=== Section Start ===
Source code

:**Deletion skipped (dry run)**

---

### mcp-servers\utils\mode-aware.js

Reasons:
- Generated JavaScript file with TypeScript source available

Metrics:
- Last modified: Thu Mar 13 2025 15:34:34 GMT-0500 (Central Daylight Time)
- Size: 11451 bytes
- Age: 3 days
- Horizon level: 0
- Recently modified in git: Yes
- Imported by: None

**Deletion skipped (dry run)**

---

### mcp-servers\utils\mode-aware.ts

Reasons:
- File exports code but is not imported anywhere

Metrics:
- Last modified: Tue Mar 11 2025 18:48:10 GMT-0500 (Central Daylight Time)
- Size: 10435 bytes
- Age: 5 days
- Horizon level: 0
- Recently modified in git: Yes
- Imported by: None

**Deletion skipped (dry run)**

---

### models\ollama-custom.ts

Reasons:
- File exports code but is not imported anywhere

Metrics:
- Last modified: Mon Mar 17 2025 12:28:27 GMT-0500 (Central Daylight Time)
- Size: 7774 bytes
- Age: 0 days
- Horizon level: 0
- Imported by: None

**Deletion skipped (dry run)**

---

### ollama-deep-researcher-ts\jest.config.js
=== Section End ===
● TASK TO CARRY OUT:
Switch "Reasons" to "Rationale" in the stretch of material from its start through the line containing "- Generated JavaScript", and write out only that stretch again with everything else unchanged.

● WRITTEN RESPONSE:
Source code

:**Deletion skipped (dry run)**

---

### mcp-servers\utils\mode-aware.js

Rationale:
- Generated JavaScript file with TypeScript source available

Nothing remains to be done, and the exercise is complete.